Aclaración impertinente

Fernando González
y Fernando Vallejo,
cercanos pero distintos

Por Eduardo Escobar

Algunos comentaristas despistados resolvieron que Fernando Vallejo, el escritor colombiano residenciado en Méjico, es el continuador del escándalo de Fernando González, el maestro envigadeño. Definir a un artista por parentescos aparentes con otro suele rebajarlos a los dos. Vallejo y González llevan el mismo nombre, fueron vecinos hace años, usan en sus obras el habla expresiva de su pueblo (sobre todo en tiempos del segundo estaba proscrita del lenguaje literario en Colombia), suelen ser despiadados con las malicias de este mundo. Pero el escándalo de la obra de Fernando González muestra el desarrollo de un pensamiento y de una personalidad desde su juventud hasta su último texto enigmático, La tragicomedia del padre Elías y Martina la velera. Y Vallejo es igual siempre. Si necesita un antecedente, ahí está Vargas Vila.

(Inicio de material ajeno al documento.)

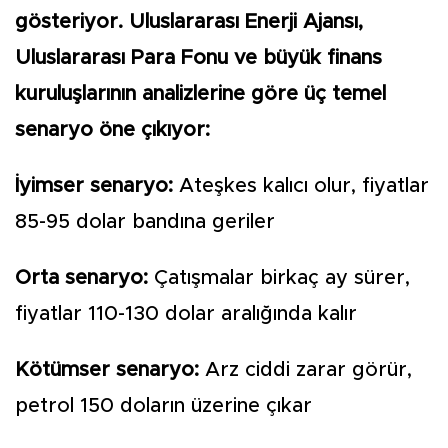
gösteriyor. Uluslararası Enerji Ajansı,
Uluslararası Para Fonu ve büyük finans
kuruluşlarının analizlerine göre üç temel
senaryo öne çıkıyor:
İyimser senaryo:
Ateşkes kalıcı olur, fiyatlar
85-95 dolar bandına geriler
Orta senaryo:
Çatışmalar birkaç ay sürer,
fiyatlar 110-130 dolar aralığında kalır
Kötümser senaryo:
Arz ciddi zarar görür,
petrol 150 doların üzerine çıkar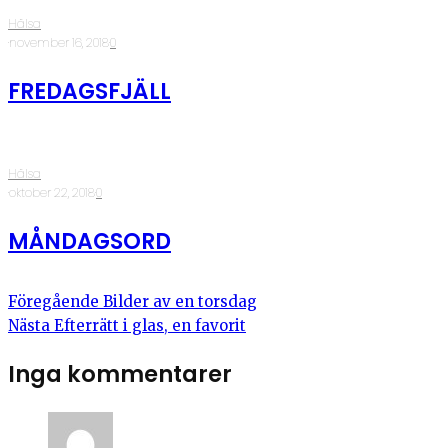
Hälsa
·
november 16, 2018
·
0
FREDAGSFJÄLL
Hälsa
·
oktober 22, 2018
·
0
MÅNDAGSORD
Föregående
Bilder av en torsdag
Nästa
Efterrätt i glas, en favorit
Inga kommentarer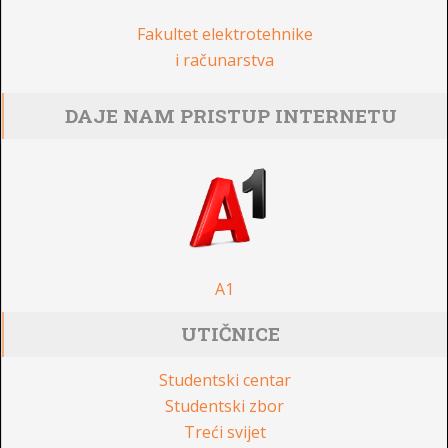
Fakultet elektrotehnike
i računarstva
DAJE NAM PRISTUP INTERNETU
A1
UTIČNICE
Studentski centar
Studentski zbor
Treći svijet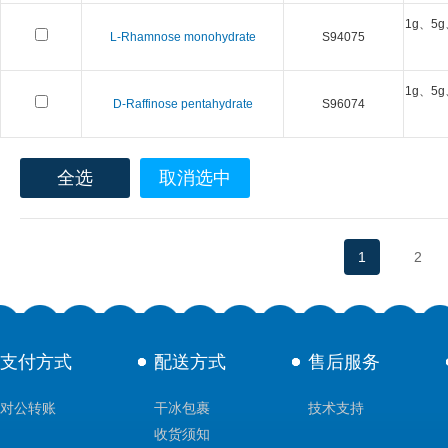
1g、5g
L-Rhamnose monohydrate
S94075
1g、5g
D-Raffinose pentahydrate
S96074
全选
取消选中
1
2
支付方式
配送方式
售后服务
对公转账
干冰包裹
技术支持
收货须知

Este hizo de la contumelia una fórmula de éxito. Pero su invectiva parece más de tanguista que de trágico. González vistió de cinismo un alma alarmada por la divinidad, uno en quien el cristianismo por primera vez en América dejó de ser un asunto de misa y olla para realizar la agonía de una singularidad. Vallejo afrenta lo que simula odiar. Lo vi conmoverse de regreso al cuarto de su infancia. Es un sentimental disfrazado de nazi. Finge la hidrofobia y el desprecio.

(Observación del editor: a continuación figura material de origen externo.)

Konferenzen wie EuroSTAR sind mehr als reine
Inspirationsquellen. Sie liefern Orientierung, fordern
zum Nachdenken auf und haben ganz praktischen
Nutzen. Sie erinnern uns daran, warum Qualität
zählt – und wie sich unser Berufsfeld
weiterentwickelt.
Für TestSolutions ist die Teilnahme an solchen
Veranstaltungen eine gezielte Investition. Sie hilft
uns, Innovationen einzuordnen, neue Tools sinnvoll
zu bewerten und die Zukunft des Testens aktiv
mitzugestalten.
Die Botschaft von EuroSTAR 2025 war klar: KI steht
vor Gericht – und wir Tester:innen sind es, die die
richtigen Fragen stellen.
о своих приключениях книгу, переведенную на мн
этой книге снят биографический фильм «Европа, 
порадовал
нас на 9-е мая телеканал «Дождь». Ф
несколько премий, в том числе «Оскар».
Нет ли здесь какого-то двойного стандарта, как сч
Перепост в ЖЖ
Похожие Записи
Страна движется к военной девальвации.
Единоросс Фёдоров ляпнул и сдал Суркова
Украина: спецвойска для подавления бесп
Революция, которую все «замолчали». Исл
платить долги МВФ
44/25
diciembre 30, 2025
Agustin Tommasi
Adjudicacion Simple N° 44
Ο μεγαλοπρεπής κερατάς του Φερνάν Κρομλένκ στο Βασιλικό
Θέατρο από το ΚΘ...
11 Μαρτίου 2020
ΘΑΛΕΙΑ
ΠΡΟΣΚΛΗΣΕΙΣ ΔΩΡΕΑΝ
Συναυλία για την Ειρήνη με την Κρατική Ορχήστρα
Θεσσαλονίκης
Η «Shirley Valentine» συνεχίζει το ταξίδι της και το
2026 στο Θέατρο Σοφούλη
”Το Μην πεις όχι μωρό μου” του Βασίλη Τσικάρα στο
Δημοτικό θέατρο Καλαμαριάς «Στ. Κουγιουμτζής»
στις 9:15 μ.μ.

Los panfletos de González tienen la inteligencia de la ironía. Vallejo ultraja sin herir. Al apostrofar al papado de simple degeneración olvida, lo cual no cuadra en un hombre culto, la labor civilizadora de los monasterios del catolicismo, creadora de la cultura occidental, y la misteriosa grandeza del Vaticano con hogueras, y crímenes palaciegos, y todo. Alguien dijo que Vallejo es nadaísmo tardío. El nadaísmo apeló hace cincuenta años a la herejía en sus primeras campañas para atraer la atención. Éramos unos adolescentes. A los sesenta años la iconoclastia es un resabio de quienes no consiguieron aclimatarse a las impurezas de la vida. Vallejo es contradictorio. Es benefactor de la Fundación San Martín de Porres para mascotas maltratadas.

Quienes lo conocemos atestiguamos su decencia, la dulzura de su carácter. Es uno que clama contra la porquería humana, e interpreta a Chopin. Su defensa radical de la primera persona, que en Henry Miller fue hartazgo oceánico, pone en duda la mejor novela burguesa, a Thomas Mann, Tolstoi, Dostoievski, Flaubert, para poner ejemplos supremos de narradores omniscientes. Y admira a Mujica Lainez. Es un gocetas. Disfruta como el niño bromista escupiendo sobre los transeúntes desde un balcón tranquilo.

Maldice la sociedad colombiana. Dice que la libertad es aquí un don mortal. Mientras tanto, la televisión anuncia sus conferencias en Bogotá. Escuché una mañana entera, muy divertida además, sus botafuegos en radio. Y escribe en SoHo. Y sus libros circulan. Alguien dijo que es higiénico en una nación aletargada. Tal vez. Pero es pueril llamar mariquita al Presidente.

En Radio Caracol algunos escuchas lo bañaron con improperios en reciprocidad, con una furia verbal como la suya. El país ingenuo, plagado de males reales y porquerías auténticas, se deja provocar por sus anatemas de campanario. No comprende que el humorista no está para hacer análisis, proponer soluciones, ni señalar propósitos. Que su materia es el amargo equívoco de las cosas. Que reserva su belleza para la intimidad de los amigos. Tal vez libros como la biografía de Barba Jacob y Los días azules no merecen esa puesta en escena. El público ya presenta signos de fatiga. Y en nadie puede ser inagotable esa impostura.

Vallejo promete otra diatriba, ahora contra el papado. Pero al papado no le cabe otro madrazo, Fernando. Y ahí siguen sus parroquias, haciendo el mal y el bien, como todos nosotros. Fernando González también fue un humorista soberbio. Pero su humorismo manifiesta la plenitud orgánica, la fuerza de la realidad, y la lucidez del genio.

Fuente:

El Tiempo, columna de opinión «Contravía», 31 de octubre de 2006.